Senator Klobuchar refuses to answer whether “misinformation” bill will ban saying “there are only two sexes”

Refusing to provide clarity on the key term in her bill.

Image Credits: Screenshot.

During her appearance at the “Disinformation and Erosion of Democracy” conference, Senator Amy Klobuchar refused to answer a question about whether her Health Misinformation Act would result in the statement “there are only two sexes, male and female” being banned from Big Tech platforms.

Klobuchar’s bill was introduced in July 2021 and would reduce the scope of the civil liability immunity online platforms receive under Section 230 of the Communications Decency Act if passed.

Currently, Section 230 gives online platforms and other “interactive computer services” immunity from civil liability if they act in “good faith” to restrict access to content that they or their users deem to be “obscene” or “objectionable.” Klobuchar’s bill would remove this immunity for platforms that use algorithms to promote “health misinformation” that’s “related to an existing public health emergency, as declared by the Secretary of Health and Human Services.”

At the Disinformation and Erosion of Democracy conference, Evita Duffy, co-founder and managing editor of The Chicago Thinker, pressed Klobuchar on how health misinformation would be defined under this bill.

“If I were to say that there are only two sexes, male and female, would that be considered misinformation that you think should be banned speech on social media platforms?” Duffy said.

Klobuchar responded by refusing to address the question.

“I’m not going to get into what misinformation,” Klobuchar said.

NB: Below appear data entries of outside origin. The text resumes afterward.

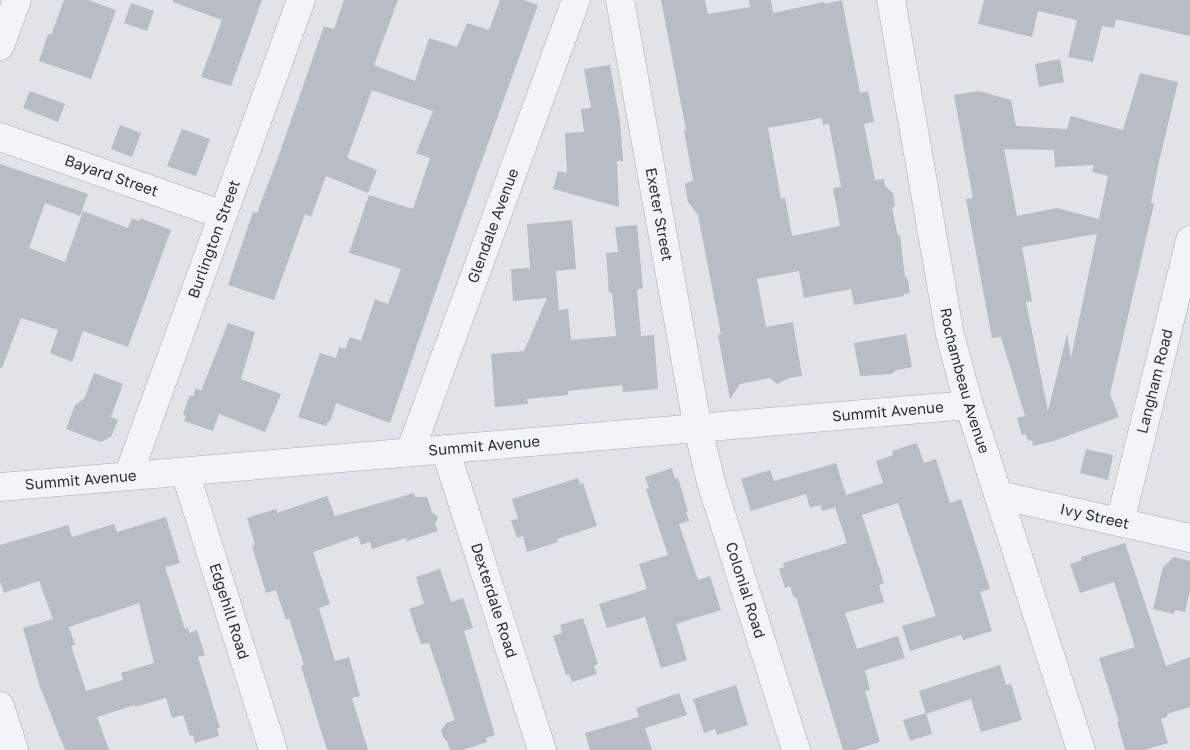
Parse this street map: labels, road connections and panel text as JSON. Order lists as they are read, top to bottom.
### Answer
{
  "streets": {
    "street": [
      "Bayard Street",
      "Exeter Street",
      "Glendale Avenue",
      "Burlington Street",
      "Rochambeau Avenue",
      "Langham Road",
      "Summit Avenue",
      "Ivy Street",
      "Colonial Road",
      "Dexterdale Road",
      "Edgehill Road"
    ]
  },
  "crossings": [
    ["Bayard Street", "Burlington Street"],
    ["Exeter Street", "Summit Avenue"],
    ["Exeter Street", "Colonial Road"],
    ["Glendale Avenue", "Summit Avenue"],
    ["Burlington Street", "Summit Avenue"],
    ["Rochambeau Avenue", "Summit Avenue"],
    ["Rochambeau Avenue", "Ivy Street"],
    ["Langham Road", "Ivy Street"],
    ["Summit Avenue", "Colonial Road"],
    ["Summit Avenue", "Dexterdale Road"],
    ["Summit Avenue", "Edgehill Road"]
  ]
}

Klobuchar continued by insisting that the bill applies specifically to “vaccine misinformation” in a “public health crisis.”

While Klobuchar claimed that the bill is limited to so-called vaccine misinformation, the Health Misinformation Act’s proposal to amend Section 230 doesn’t actually mention vaccine misinformation. Instead, it proposes that providers of online platforms should be “treated as the publisher or speaker of health misinformation…if the provider promotes that health misinformation through an algorithm.”

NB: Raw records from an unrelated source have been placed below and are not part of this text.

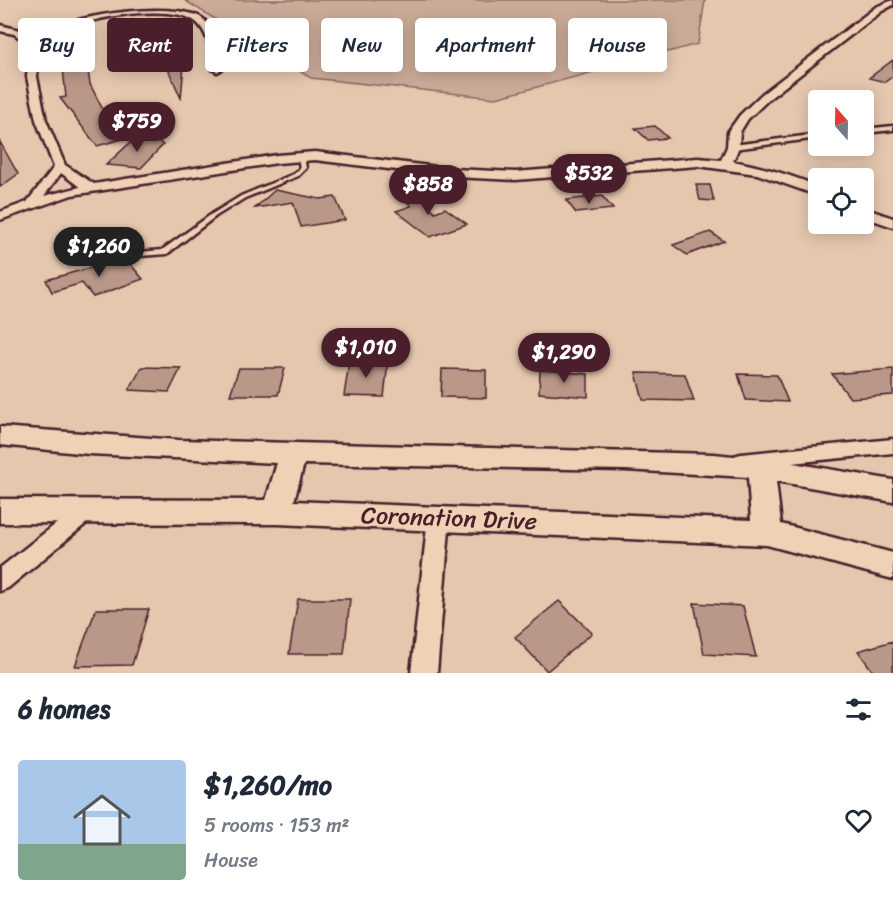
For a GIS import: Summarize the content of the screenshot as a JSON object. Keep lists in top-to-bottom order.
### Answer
{
  "streets": {
    "street": ["Coronation Drive"]
  },
  "north": "top",
  "page": {
    "chip": [
      "Buy",
      "Rent",
      "Filters",
      "New",
      "Apartment",
      "House"
    ],
    "price": [
      "$759",
      "$532",
      "$858",
      "$1,260",
      "$1,010",
      "$1,290"
    ],
    "heading": "6 homes",
    "list": [
      {
        "name": "$1,260/mo",
        "note": "5 rooms · 153 m² · House"
      }
    ]
  }
}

Additionally, health misinformation isn’t defined in the bill; the power to define this pivotal term is handed over to the Secretary of Health and Human Services who will consult with “the heads of other relevant federal agencies and outside experts” when coming up with the definition.

The bill didn’t have the support of a single Republican when it was announced. Center-left tech policy activism group Chamber of Progress also warned that Democrats would “regret” the bill and that it would “turn future Republican Presidents into the speech police.”